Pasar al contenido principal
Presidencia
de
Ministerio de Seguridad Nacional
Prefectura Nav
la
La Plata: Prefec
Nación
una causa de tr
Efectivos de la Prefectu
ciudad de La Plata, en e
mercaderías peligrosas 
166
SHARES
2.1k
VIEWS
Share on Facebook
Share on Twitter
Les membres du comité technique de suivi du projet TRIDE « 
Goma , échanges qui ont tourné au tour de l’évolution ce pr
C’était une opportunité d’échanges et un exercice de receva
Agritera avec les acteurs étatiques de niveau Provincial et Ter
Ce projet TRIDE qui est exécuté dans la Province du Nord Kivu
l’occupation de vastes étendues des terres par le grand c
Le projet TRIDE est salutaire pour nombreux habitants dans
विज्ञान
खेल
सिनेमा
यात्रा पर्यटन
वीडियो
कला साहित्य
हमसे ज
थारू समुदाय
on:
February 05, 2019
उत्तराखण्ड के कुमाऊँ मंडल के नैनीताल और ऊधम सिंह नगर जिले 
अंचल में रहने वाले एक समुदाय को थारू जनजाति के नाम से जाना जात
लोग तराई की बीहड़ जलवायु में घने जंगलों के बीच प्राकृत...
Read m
════
The records above are to be returned exactly as they appear.

Pasar al contenido principal
Presidencia
de
Ministerio de Seguridad Nacional
Prefectura Nav
la
La Plata: Prefec
Nación
una causa de tr
Efectivos de la Prefectu
ciudad de La Plata, en e
mercaderías peligrosas 
166
SHARES
2.1k
VIEWS
Share on Facebook
Share on Twitter
Les membres du comité technique de suivi du projet TRIDE « 
Goma , échanges qui ont tourné au tour de l’évolution ce pr
C’était une opportunité d’échanges et un exercice de receva
Agritera avec les acteurs étatiques de niveau Provincial et Ter
Ce projet TRIDE qui est exécuté dans la Province du Nord Kivu
l’occupation de vastes étendues des terres par le grand c
Le projet TRIDE est salutaire pour nombreux habitants dans
विज्ञान
खेल
सिनेमा
यात्रा पर्यटन
वीडियो
कला साहित्य
हमसे ज
थारू समुदाय
on:
February 05, 2019
उत्तराखण्ड के कुमाऊँ मंडल के नैनीताल और ऊधम सिंह नगर जिले 
अंचल में रहने वाले एक समुदाय को थारू जनजाति के नाम से जाना जात
लोग तराई की बीहड़ जलवायु में घने जंगलों के बीच प्राकृत...
Read m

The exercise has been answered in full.